Director of the Pepperdine Fund Cynthia Ware explained how this event was prompted by the success Pepperdine students have had with Crowdfunding using the website impact.pepperdine.edu. Crowdfunding has given students the opportunity to raise money for individuals and groups in need of financial resources, according to Ware. Ware cited an example of how the Dance in Flight cast recently used the website to raise all the money they needed for a new dance floor.
Ware said the aim of Give2Pepp was to go even further than Pepperdine crowdfunding, and to create a bigger, single event to give the Pepperdine community the chance to come together to give back to the university, while simultaneously highlighting larger projects and needs.
“Rather than Crowdfund smaller initiatives, giving days provide nonprofits an opportunity to harness their entire community and spotlight larger projects and needs,” Ware said. “Having a single day of solidarity focused on online giving just makes good sense. Everyone gets to participate, and most gifts are incentivized with matching money.”
Ware explained how on this giving day, several departments joined together to garner support, from the Seaver Student Philanthropy Council, to the president’s office, to graduate students, to athletic coaches, and many others, making it a university-wide effort.
“This is what the future of fundraising looks like, where every department and individual person carries the message, rather than relying on a single team of fundraisers,” Ware said.
During Give2Pepp, many challenges were held, making it possible for people to show their advocacy for the area of Pepperdine that matters most to them. Many of the challenges included goals for certain numbers of people to donate within a certain period of time, or to donate a certain amount, unlocking further funding for the chosen area.
Some of these challenges included the “Pepperdine Alumni Competition,” held among Pepperdine’s five schools, and the “Athletics Bonus Pool Competition” among Pepperdine athletics teams.
Ware said the fact that people from so many different departments partook in and backed this collective effort demonstrates advancements in Pepperdine giving culture.
“Pepperdine’s culture is changing,” Ware said. “There are not siloed departments waiting for the annual giving office to do all the fundraising.”
Freshman Joseph Lee was just one students who stepped up and gave back to a department that matters a lot to him.
“I gave to the psychology department because I am a psych major right now, and I wanted to show my support by allowing them to use my money to buy more resources, to encourage more learning for the incoming freshmen or the current students right now,” Lee said.
Ware said it’s important for students to understand that because Pepperdine is a private institution and nonprofit, they don’t qualify for government funds that other universities can receive. Even small gifts of just $5 help maintain confidence in the school and help further student achievement.
“Since we have a reputation for being elite and wealthy, most students just fall into the mindset that ‘Pepperdine doesn’t need my donation, but other charities do,’” Ware said. “This is a fundamental misunderstanding about how higher education works.”
President of Pepperdine Student Philanthropy Council and senior Allie Berry reiterated this point.

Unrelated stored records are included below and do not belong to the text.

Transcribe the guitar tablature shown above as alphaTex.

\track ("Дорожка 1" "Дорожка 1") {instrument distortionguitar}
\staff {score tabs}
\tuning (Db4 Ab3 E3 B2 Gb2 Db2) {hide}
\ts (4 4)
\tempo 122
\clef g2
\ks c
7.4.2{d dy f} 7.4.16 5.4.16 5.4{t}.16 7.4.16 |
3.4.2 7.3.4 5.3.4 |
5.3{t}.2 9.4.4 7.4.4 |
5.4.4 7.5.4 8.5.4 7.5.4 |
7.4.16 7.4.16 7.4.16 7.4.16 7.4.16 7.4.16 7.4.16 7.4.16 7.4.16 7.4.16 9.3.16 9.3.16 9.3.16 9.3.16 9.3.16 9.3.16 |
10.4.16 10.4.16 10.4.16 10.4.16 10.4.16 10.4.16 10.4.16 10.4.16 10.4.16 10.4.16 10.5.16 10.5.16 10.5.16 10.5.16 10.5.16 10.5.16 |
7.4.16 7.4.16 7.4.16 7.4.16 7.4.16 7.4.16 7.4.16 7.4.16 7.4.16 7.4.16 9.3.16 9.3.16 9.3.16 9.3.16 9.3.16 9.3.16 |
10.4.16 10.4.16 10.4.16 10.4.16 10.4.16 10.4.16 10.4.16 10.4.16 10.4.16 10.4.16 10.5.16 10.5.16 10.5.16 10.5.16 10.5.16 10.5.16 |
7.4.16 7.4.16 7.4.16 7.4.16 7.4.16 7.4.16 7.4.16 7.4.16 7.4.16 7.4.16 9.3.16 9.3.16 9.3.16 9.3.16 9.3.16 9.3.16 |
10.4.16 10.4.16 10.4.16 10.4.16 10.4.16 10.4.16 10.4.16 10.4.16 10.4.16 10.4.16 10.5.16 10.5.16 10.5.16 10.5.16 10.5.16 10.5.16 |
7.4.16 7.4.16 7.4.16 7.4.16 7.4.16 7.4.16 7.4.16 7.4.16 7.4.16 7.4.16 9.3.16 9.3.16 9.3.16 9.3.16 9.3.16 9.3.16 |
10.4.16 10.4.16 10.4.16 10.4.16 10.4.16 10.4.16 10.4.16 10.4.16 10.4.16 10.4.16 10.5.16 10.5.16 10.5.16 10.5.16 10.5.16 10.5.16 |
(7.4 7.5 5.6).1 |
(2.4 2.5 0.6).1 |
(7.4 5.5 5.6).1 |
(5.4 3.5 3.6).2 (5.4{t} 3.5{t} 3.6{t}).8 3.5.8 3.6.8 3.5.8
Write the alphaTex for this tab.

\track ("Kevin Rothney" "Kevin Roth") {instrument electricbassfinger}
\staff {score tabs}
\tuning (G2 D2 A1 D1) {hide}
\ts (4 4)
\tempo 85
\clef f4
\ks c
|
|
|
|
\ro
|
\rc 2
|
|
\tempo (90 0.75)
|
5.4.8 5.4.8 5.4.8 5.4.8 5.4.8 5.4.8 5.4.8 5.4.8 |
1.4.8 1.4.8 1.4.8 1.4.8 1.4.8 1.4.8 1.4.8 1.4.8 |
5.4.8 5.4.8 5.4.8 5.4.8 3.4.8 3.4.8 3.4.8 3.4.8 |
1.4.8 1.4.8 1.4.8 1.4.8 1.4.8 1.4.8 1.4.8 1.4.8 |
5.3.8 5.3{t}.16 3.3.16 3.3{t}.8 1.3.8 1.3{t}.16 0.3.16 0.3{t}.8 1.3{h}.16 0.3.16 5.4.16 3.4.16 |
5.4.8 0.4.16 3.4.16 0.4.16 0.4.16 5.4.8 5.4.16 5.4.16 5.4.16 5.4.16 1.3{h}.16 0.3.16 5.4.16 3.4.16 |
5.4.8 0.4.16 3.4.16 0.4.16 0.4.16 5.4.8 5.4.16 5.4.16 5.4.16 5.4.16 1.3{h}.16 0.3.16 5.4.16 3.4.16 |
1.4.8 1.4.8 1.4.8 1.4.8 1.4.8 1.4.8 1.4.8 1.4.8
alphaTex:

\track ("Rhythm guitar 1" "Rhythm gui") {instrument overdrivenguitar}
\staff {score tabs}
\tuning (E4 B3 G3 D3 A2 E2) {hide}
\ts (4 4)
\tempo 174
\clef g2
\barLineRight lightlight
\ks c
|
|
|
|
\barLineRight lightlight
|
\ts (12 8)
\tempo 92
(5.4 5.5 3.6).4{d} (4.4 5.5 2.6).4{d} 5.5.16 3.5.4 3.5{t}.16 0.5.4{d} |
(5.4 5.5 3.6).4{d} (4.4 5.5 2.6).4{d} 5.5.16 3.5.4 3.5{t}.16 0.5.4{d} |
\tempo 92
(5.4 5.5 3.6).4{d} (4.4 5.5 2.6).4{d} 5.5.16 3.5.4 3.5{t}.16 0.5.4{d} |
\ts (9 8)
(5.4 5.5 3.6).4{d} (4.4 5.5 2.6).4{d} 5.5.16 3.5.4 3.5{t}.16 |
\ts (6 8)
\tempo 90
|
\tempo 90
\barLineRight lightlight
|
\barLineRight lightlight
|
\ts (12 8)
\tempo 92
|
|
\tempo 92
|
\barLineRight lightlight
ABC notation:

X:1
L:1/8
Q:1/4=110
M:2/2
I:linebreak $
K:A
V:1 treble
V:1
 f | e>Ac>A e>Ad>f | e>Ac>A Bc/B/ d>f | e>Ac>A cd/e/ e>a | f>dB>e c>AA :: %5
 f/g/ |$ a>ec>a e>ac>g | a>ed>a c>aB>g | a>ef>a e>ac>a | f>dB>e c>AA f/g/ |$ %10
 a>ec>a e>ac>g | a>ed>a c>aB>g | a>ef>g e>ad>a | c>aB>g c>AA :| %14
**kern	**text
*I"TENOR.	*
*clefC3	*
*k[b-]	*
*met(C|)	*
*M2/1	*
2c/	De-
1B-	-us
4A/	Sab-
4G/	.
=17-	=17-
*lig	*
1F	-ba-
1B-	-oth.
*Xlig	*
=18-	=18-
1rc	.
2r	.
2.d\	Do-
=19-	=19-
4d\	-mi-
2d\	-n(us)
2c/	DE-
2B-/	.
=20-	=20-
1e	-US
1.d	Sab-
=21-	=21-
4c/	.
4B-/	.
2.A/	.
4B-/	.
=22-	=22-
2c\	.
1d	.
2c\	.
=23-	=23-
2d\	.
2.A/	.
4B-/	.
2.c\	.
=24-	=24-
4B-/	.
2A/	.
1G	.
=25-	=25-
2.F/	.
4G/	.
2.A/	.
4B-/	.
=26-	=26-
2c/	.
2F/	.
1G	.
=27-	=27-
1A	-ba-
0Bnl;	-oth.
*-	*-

“On the student side, we’re not trying to get millions of dollars,” Berry said. “We just want people to be involved and give back to the university.”
Ware noted that for Seaver College, the U.S. News & World Report uses alumni donations as a gauge of alumni satisfaction, in calculating colleges’ ranking percentages.
Pepperdine Student Philanthropy Council member and senior Madison Witte additionally pointed out that not only do donations help raise the university’s ranking, but the ranking of students as alum in the workforce, as well.
“Every donor that gives increases our degree,” Witte said. “So, after we graduate, our diplomas are worth more, so getting jobs will be better, and it’ll be easier.”
Final donor and dollar totals for Give2Pepp will be released March 24, 2017, according to the event’s press release.